As a response to food issues both global and local, Occupy Gardens groups have cropped up across North America, in locations like Montreal and Philadelphia. “Not everyone has access to land to grow a garden, and the City has made cuts to the Live Green grant program. The number of people on the waitlist to get into community gardens or start new ones is getting longer and longer,” said Kearey-Moreland. In addition to providing free food for the hungry, an Occupy Gardens community garden at Scadding Court at Bathurst and Dundas streets offers people the opportunity to grow their own produce.

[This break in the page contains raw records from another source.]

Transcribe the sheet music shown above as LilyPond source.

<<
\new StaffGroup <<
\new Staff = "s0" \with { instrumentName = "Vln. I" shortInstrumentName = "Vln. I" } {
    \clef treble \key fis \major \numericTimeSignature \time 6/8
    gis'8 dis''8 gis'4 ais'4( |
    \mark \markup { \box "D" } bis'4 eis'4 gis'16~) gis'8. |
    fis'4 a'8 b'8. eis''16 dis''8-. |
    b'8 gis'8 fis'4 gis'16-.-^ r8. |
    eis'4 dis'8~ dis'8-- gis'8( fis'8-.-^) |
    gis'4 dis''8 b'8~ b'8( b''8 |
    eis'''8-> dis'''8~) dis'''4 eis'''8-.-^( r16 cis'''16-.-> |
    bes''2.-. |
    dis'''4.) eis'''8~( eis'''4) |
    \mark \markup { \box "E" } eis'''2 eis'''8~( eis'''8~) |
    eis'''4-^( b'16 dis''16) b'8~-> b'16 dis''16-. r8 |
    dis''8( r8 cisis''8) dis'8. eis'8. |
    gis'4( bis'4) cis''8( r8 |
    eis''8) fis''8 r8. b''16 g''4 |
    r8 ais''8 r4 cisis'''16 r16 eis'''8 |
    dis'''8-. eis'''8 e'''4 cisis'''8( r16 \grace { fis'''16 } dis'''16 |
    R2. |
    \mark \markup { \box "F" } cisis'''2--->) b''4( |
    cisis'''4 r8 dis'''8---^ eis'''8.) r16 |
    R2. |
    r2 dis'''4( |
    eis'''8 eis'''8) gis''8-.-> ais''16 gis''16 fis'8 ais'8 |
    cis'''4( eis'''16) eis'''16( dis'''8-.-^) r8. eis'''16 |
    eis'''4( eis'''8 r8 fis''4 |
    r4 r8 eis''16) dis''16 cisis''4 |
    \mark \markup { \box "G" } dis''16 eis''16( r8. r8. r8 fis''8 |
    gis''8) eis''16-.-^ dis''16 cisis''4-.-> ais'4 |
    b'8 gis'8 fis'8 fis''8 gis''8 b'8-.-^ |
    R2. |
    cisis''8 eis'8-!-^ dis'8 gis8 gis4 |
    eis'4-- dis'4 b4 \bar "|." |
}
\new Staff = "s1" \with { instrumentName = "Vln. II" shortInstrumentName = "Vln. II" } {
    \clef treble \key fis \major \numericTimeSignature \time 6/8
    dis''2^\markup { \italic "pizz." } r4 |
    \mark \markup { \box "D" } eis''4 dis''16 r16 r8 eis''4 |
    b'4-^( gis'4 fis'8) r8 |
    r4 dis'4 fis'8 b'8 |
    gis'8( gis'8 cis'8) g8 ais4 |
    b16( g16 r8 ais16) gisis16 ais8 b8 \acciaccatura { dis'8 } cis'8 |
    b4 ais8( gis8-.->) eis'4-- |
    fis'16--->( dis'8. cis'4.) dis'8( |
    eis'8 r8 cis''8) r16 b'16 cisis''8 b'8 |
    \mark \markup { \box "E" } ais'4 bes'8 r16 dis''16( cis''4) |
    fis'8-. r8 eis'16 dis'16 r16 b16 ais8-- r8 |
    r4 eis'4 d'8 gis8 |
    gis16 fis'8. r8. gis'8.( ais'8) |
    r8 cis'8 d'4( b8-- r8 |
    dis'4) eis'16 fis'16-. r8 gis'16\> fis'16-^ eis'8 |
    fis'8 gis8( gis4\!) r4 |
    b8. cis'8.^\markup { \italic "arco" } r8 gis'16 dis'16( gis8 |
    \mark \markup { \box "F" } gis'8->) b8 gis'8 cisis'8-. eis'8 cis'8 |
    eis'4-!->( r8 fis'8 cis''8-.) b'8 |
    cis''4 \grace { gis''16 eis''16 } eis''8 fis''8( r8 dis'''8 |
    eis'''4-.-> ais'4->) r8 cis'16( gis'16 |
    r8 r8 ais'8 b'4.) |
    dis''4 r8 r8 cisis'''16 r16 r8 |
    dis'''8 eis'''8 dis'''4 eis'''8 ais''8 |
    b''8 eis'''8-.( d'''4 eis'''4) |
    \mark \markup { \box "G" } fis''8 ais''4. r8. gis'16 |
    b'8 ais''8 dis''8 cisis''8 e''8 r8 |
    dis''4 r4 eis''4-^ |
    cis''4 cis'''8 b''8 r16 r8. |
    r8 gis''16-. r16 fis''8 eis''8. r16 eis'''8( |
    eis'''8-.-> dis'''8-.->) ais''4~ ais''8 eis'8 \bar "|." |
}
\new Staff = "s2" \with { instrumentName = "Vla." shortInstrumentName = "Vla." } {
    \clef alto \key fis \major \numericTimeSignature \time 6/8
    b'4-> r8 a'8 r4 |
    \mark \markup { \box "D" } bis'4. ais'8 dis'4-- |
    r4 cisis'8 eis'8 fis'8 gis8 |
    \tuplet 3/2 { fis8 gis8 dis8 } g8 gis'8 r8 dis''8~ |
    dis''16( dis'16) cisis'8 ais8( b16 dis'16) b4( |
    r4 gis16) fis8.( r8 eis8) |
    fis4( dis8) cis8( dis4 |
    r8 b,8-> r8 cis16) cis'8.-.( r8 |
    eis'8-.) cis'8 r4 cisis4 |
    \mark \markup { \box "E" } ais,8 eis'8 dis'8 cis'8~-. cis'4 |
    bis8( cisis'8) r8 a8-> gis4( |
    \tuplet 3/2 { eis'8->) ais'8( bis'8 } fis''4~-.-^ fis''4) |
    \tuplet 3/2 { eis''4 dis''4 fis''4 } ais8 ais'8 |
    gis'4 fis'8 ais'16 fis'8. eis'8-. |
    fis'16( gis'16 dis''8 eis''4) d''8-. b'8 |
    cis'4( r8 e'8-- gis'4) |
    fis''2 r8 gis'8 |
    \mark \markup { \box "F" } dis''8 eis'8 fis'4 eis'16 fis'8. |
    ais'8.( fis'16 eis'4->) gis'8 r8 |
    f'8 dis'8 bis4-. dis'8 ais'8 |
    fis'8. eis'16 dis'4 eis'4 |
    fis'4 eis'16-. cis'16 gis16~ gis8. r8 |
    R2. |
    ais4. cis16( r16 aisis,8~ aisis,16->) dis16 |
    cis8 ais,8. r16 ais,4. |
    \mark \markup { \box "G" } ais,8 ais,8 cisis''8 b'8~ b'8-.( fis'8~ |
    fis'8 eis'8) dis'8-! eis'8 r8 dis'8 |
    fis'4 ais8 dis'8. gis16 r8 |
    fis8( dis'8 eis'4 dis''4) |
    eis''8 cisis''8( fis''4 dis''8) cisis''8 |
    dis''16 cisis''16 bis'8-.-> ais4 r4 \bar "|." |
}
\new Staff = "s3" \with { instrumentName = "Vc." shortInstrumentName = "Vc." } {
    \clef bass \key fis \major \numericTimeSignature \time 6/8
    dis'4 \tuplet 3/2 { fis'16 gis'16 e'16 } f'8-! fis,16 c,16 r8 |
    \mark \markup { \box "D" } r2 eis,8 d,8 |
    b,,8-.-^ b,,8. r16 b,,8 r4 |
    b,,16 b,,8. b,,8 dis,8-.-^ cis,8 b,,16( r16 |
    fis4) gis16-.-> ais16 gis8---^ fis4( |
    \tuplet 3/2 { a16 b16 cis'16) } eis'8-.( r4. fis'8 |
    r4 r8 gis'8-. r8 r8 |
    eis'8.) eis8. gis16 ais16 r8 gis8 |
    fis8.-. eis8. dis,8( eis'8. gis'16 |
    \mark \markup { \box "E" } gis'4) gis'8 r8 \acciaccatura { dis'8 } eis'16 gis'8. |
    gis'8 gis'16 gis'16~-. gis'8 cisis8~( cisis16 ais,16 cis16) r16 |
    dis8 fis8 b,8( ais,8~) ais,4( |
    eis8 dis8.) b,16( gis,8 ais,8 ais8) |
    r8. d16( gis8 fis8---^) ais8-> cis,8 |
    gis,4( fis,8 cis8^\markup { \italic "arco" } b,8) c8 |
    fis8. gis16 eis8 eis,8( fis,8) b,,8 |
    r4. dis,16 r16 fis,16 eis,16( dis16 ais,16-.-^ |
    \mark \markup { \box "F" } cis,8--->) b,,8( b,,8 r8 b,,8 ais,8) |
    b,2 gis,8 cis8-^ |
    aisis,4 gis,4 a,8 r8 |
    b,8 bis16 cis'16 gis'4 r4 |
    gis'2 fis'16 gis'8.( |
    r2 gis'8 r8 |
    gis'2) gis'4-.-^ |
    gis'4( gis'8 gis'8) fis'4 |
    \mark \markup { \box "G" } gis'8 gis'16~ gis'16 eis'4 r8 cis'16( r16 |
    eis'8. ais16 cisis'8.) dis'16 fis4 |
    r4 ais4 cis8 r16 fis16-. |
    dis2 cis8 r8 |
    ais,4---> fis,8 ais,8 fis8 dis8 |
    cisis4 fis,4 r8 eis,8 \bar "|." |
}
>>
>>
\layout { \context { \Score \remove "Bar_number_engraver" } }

On Wednesday the mood was celebratory, even if the new incarnation of the community garden at Queen’s Park would likely be destroyed again. (Queen’s Park confirmed that while the event would be tolerated, the garden would be removed once planted.) In the meantime, though, participants lounged in the sun, listening to music and enjoying the complimentary meal. Adam Heller, a volunteer who showed up to help ladle out chili, was happy to be participating. He has his own concerns about food security. “I’ve gotten a lot better at scavenging lately,” he said. “I think food should be free, if you don’t care what you’re eating. I mean if you really don’t care what it is, you should be able to survive.”